AIM OF THE EXERCISE:
Retype the opening lines of the data exactly, stopping after the line that contains "X0041800Y0019200D02*". Skip every picture.

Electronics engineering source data
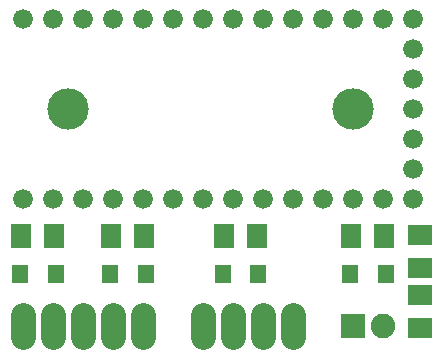
<source format=gts>
G75*
%MOIN*%
%OFA0B0*%
%FSLAX25Y25*%
%IPPOS*%
%LPD*%
%AMOC8*
5,1,8,0,0,1.08239X$1,22.5*
%
%ADD10C,0.08200*%
%ADD11C,0.13800*%
%ADD12R,0.08200X0.08200*%
%ADD13C,0.08200*%
%ADD14R,0.05524X0.06312*%
%ADD15R,0.07099X0.07887*%
%ADD16R,0.07887X0.07099*%
%ADD17C,0.06600*%
D10*
X0011800Y0011800D02*
X0011800Y0019200D01*
X0021800Y0019200D02*
X0021800Y0011800D01*
X0031800Y0011800D02*
X0031800Y0019200D01*
X0041800Y0019200D02*
X0041800Y0011800D01*
X0051800Y0011800D02*
X0051800Y0019200D01*
X0071800Y0019200D02*
X0071800Y0011800D01*
X0081800Y0011800D02*
X0081800Y0019200D01*
X0091800Y0019200D02*
X0091800Y0011800D01*
X0101800Y0011800D02*
X0101800Y0019200D01*
D11*
X0121800Y0088000D03*
X0026800Y0088000D03*
D12*
X0121800Y0015500D03*
D13*
X0131800Y0015500D03*
D14*
X0132706Y0033000D03*
X0120894Y0033000D03*
X0090206Y0033000D03*
X0078394Y0033000D03*
X0052706Y0033000D03*
X0040894Y0033000D03*
X0022706Y0033000D03*
X0010894Y0033000D03*
D15*
X0011288Y0045500D03*
X0022312Y0045500D03*
X0041288Y0045500D03*
X0052312Y0045500D03*
X0078788Y0045500D03*
X0089812Y0045500D03*
X0121288Y0045500D03*
X0132312Y0045500D03*
D16*
X0144300Y0046012D03*
X0144300Y0034988D03*
X0144300Y0026012D03*
X0144300Y0014988D03*
D17*
X0141800Y0058000D03*
X0131800Y0058000D03*
X0121800Y0058000D03*
X0111800Y0058000D03*
X0101800Y0058000D03*
X0091800Y0058000D03*
X0081800Y0058000D03*
X0071800Y0058000D03*
X0061800Y0058000D03*
X0051800Y0058000D03*
X0041800Y0058000D03*
X0031800Y0058000D03*
X0021800Y0058000D03*
X0011800Y0058000D03*
X0011800Y0118000D03*
X0021800Y0118000D03*
X0031800Y0118000D03*
X0041800Y0118000D03*
X0051800Y0118000D03*
X0061800Y0118000D03*
X0071800Y0118000D03*
X0081800Y0118000D03*
X0091800Y0118000D03*
X0101800Y0118000D03*
X0111800Y0118000D03*
X0121800Y0118000D03*
X0131800Y0118000D03*
X0141800Y0118000D03*
X0141800Y0108000D03*
X0141800Y0098000D03*
X0141800Y0088000D03*
X0141800Y0078000D03*
X0141800Y0068000D03*
M02*

</source>
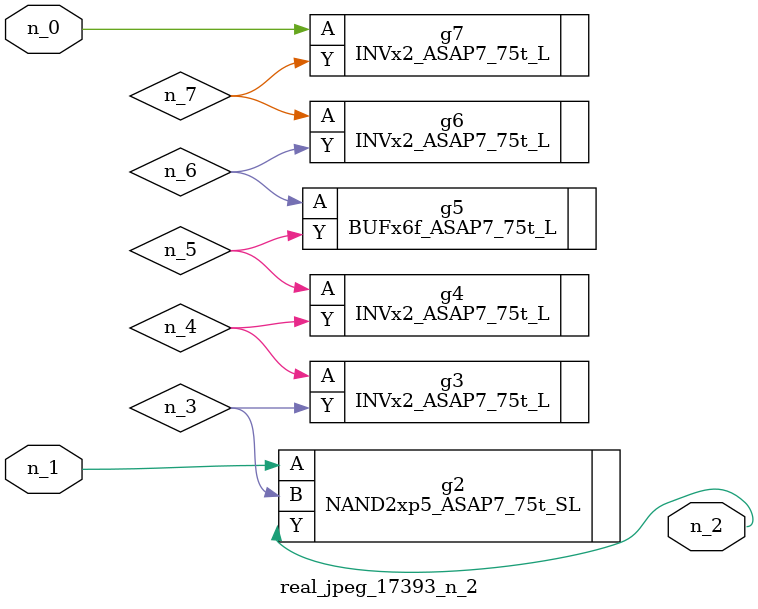
<source format=v>
module real_jpeg_17393_n_2 (n_1, n_0, n_2);

input n_1;
input n_0;

output n_2;

wire n_5;
wire n_4;
wire n_6;
wire n_7;
wire n_3;

INVx2_ASAP7_75t_L g7 ( 
.A(n_0),
.Y(n_7)
);

NAND2xp5_ASAP7_75t_SL g2 ( 
.A(n_1),
.B(n_3),
.Y(n_2)
);

INVx2_ASAP7_75t_L g3 ( 
.A(n_4),
.Y(n_3)
);

INVx2_ASAP7_75t_L g4 ( 
.A(n_5),
.Y(n_4)
);

BUFx6f_ASAP7_75t_L g5 ( 
.A(n_6),
.Y(n_5)
);

INVx2_ASAP7_75t_L g6 ( 
.A(n_7),
.Y(n_6)
);


endmodule
</source>
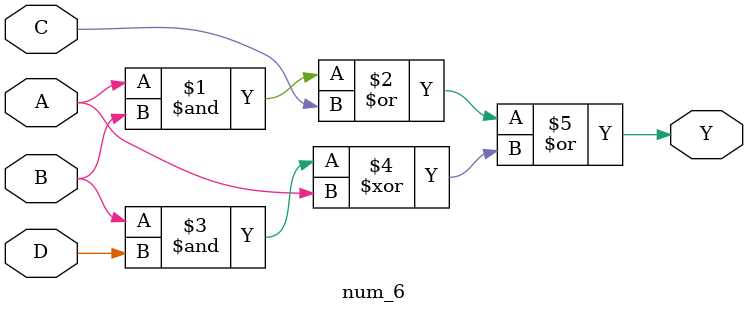
<source format=v>

`timescale 1ns/1ns

module num_6(input A, input B, input C, input D, output Y);

assign Y = (A&B) |C|(B&D) ^ A;

endmodule
</source>
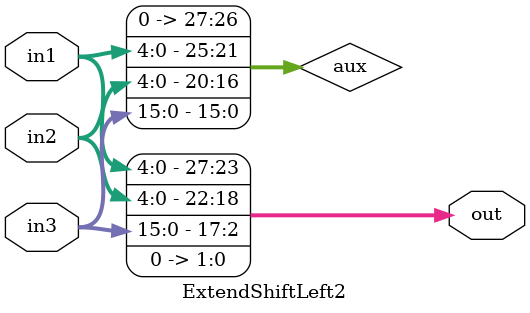
<source format=v>
module ExtendShiftLeft2(
    input wire [4:0] in1,
    input wire [4:0] in2,
    input wire [15:0] in3,
    output wire [27:0] out
);
    wire [27:0] aux; 
    assign aux[27:0] = {{2'b00},in1,in2 ,in3};
    assign out = aux << 2; 

endmodule
</source>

RESULT:
<source format=gts>
G75*
%MOIN*%
%OFA0B0*%
%FSLAX25Y25*%
%IPPOS*%
%LPD*%
%AMOC8*
5,1,8,0,0,1.08239X$1,22.5*
%
%ADD10C,0.08200*%
%ADD11C,0.13800*%
%ADD12R,0.08200X0.08200*%
%ADD13C,0.08200*%
%ADD14R,0.05524X0.06312*%
%ADD15R,0.07099X0.07887*%
%ADD16R,0.07887X0.07099*%
%ADD17C,0.06600*%
D10*
X0011800Y0011800D02*
X0011800Y0019200D01*
X0021800Y0019200D02*
X0021800Y0011800D01*
X0031800Y0011800D02*
X0031800Y0019200D01*
X0041800Y0019200D02*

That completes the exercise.